Perth are timing their run really well. Two wins from their last three, and they certainly weren’t outclassed in the loss to NSW Country. They’ve got the ability to start fast and put Canberra on the ropes next Saturday, and the defence to hold out any intermittent threats. They should hold third spot.
Melbourne are vulnerable, and are certainly capable of beating the Rays on Sunday, but they too can’t afford a slow start. Will need a huge improvement from what they showed against the Rams.
Canberra look even more vulnerable, and though they’re similarly capable of beating Perth, they’re now coming off successive 36- and 44-point thumpings. It’s had to have dented their confidence, and I can’t see them getting through now.
That leaves the Rams, and they have the least pressure of any teams still in the hunt. They need to beat NSW Country, obviously, but they can just go out and play with freedom, because the expectations and the maths are against them getting through.
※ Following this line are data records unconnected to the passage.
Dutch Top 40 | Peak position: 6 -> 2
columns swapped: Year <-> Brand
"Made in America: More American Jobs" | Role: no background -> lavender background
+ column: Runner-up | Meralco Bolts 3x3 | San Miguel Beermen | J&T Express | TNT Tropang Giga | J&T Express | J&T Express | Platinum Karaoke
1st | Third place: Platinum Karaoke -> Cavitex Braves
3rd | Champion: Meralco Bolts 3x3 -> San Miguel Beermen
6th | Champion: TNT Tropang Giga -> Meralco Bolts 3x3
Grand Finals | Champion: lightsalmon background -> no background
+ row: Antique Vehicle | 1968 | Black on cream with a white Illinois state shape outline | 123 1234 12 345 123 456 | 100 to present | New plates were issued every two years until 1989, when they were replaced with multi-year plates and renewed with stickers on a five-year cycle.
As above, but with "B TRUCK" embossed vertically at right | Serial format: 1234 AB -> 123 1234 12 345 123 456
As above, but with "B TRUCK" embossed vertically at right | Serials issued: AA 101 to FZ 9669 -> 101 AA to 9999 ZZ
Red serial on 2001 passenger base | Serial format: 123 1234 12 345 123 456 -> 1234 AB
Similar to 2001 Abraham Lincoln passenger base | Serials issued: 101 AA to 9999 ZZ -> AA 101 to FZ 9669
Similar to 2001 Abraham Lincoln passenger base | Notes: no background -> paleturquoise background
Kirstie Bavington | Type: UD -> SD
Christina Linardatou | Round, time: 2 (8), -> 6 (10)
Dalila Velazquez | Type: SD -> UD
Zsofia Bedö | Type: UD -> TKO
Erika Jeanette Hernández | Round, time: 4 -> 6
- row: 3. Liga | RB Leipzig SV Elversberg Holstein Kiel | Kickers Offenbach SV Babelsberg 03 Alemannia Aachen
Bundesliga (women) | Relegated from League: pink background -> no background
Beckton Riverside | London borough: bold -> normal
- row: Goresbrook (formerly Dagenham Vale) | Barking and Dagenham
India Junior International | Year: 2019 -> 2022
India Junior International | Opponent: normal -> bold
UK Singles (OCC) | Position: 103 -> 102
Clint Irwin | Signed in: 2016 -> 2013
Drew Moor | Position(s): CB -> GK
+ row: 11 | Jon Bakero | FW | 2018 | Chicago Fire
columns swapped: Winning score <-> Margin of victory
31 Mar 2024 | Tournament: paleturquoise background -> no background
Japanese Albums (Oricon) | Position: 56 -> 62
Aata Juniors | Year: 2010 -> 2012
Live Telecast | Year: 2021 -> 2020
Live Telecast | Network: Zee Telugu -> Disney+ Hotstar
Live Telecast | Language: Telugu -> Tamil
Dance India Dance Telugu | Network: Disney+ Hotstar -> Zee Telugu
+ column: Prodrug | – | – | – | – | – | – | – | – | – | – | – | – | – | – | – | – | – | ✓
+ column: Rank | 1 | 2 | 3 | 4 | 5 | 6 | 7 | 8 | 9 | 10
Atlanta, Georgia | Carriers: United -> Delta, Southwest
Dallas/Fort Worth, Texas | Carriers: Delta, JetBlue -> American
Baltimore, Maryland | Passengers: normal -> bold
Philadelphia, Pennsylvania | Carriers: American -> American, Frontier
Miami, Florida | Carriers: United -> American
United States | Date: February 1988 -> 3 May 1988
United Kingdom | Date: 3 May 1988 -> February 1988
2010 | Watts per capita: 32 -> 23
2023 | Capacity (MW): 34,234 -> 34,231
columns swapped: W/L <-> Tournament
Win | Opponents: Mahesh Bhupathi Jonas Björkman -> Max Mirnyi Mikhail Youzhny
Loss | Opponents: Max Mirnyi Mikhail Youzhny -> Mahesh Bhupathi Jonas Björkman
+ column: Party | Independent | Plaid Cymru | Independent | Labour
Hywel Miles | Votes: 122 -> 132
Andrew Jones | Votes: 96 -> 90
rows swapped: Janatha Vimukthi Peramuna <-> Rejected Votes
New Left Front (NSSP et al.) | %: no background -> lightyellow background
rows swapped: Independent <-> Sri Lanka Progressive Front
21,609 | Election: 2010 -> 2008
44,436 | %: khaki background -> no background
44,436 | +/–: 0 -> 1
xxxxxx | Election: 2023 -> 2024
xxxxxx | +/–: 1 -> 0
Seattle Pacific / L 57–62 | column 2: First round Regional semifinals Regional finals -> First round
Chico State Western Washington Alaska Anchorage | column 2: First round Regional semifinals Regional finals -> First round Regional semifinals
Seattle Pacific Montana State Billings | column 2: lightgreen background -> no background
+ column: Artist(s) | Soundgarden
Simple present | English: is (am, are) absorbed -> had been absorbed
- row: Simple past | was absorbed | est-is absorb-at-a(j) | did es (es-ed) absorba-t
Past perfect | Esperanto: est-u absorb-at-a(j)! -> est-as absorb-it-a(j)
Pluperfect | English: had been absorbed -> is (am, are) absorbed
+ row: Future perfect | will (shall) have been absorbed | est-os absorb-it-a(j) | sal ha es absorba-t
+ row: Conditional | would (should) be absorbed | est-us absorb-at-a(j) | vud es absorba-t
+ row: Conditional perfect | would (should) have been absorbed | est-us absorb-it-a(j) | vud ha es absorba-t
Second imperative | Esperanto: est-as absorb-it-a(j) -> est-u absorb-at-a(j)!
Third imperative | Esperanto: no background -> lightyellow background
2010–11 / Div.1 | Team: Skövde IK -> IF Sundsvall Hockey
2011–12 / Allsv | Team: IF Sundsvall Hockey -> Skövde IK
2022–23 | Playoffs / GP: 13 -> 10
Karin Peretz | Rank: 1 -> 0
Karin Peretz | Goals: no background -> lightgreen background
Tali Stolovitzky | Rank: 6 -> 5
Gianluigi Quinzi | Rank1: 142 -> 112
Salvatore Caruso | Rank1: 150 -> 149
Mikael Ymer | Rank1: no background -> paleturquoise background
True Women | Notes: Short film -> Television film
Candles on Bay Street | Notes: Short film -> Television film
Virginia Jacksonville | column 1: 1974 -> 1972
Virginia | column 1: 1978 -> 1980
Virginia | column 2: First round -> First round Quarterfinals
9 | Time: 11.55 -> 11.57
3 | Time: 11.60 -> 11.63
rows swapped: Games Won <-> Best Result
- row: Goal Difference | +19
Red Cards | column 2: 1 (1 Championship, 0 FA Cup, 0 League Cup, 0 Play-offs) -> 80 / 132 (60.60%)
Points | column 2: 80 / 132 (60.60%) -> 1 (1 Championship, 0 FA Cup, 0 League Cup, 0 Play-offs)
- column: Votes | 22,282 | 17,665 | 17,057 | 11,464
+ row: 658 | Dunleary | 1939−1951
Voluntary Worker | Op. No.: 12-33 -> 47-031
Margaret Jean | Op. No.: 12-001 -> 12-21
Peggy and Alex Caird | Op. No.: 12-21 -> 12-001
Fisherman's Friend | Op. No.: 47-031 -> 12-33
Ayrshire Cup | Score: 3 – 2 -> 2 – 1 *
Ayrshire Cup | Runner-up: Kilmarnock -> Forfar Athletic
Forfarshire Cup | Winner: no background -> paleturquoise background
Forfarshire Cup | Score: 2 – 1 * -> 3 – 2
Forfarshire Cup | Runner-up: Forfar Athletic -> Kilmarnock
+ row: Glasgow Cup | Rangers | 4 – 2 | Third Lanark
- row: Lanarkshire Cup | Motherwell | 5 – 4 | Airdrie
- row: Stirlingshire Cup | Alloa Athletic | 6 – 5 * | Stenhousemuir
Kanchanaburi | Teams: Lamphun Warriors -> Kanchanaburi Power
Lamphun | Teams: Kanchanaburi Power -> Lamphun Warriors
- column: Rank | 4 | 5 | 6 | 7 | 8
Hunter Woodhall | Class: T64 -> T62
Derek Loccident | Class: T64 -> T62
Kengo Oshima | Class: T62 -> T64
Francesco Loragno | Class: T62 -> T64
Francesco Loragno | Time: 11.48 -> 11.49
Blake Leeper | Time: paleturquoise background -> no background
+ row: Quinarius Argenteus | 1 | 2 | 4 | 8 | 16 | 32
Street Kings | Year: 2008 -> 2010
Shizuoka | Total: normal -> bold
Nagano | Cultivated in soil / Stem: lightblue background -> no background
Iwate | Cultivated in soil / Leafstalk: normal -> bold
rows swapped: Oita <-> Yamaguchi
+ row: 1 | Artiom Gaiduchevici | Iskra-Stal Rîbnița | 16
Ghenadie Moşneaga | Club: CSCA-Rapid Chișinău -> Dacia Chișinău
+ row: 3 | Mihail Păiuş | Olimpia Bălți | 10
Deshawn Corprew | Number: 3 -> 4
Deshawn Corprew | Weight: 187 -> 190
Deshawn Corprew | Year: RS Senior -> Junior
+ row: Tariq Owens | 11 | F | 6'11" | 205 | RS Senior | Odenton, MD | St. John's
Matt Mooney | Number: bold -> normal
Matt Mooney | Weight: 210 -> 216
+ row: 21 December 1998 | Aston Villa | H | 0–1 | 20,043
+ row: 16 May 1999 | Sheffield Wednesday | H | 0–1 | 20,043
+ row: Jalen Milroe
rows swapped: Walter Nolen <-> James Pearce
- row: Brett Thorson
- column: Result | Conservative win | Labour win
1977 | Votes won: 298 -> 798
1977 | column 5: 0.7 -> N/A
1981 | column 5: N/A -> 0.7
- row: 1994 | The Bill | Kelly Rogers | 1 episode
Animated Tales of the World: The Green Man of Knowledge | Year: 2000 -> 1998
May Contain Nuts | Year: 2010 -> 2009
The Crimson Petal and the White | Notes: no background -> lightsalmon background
They’ll either get through, or they won’t; that’s their attitude on Saturday.
First shot at silverware
Before we worry about the small detail of semi-finals, there’s the matter of where the Horan-Little Shield will spend the off-season, and which NRC team will be crowned the holders for 2016.
After their shock - but emphatic - challenge victory over Melbourne, the Rams will host the final Shield defence of the season at Concord Oval against NSW Country on Saturday, with the winner to join Melbourne (2014) and Brisbane City (2015) as holders.
The Rams absolutely deserve their shot at the 2016 prize for the way they so clinically put the Rising away, but the decider gives the Eagles an extra boost for the Finals now, too.
The Eagles beat Brisbane City in Round 1, but with City coming down to Sydney for the game, they didn’t have to put the Shield up for challenge. NSW Country can effectively treat the challenge against the Rams as a quarter-final now, and warm up for the finals with something on the line.
The Queensland soul-searching can commence
More than a few NRC pundits had high hopes for the two Queensland sides, with Brisbane City widely tipped as favourites at the competition launch, and Queensland Country looming at top four smokeys with some key acquisitions ahead of the season.
Instead, they’ll finish the season in 7th and 8th, and where the Ballymore derby on Sunday might originally have shaped as a warm-up for the playoffs, it will instead decide the wooden spoon for 2016.
Country will go into the match with just five wins across three NRC seasons, while Brisbane City’s fall from grace has been sharp: their five losses in 2016 more than doubles the total number of losses from their Championship seasons of 2014 and 2015.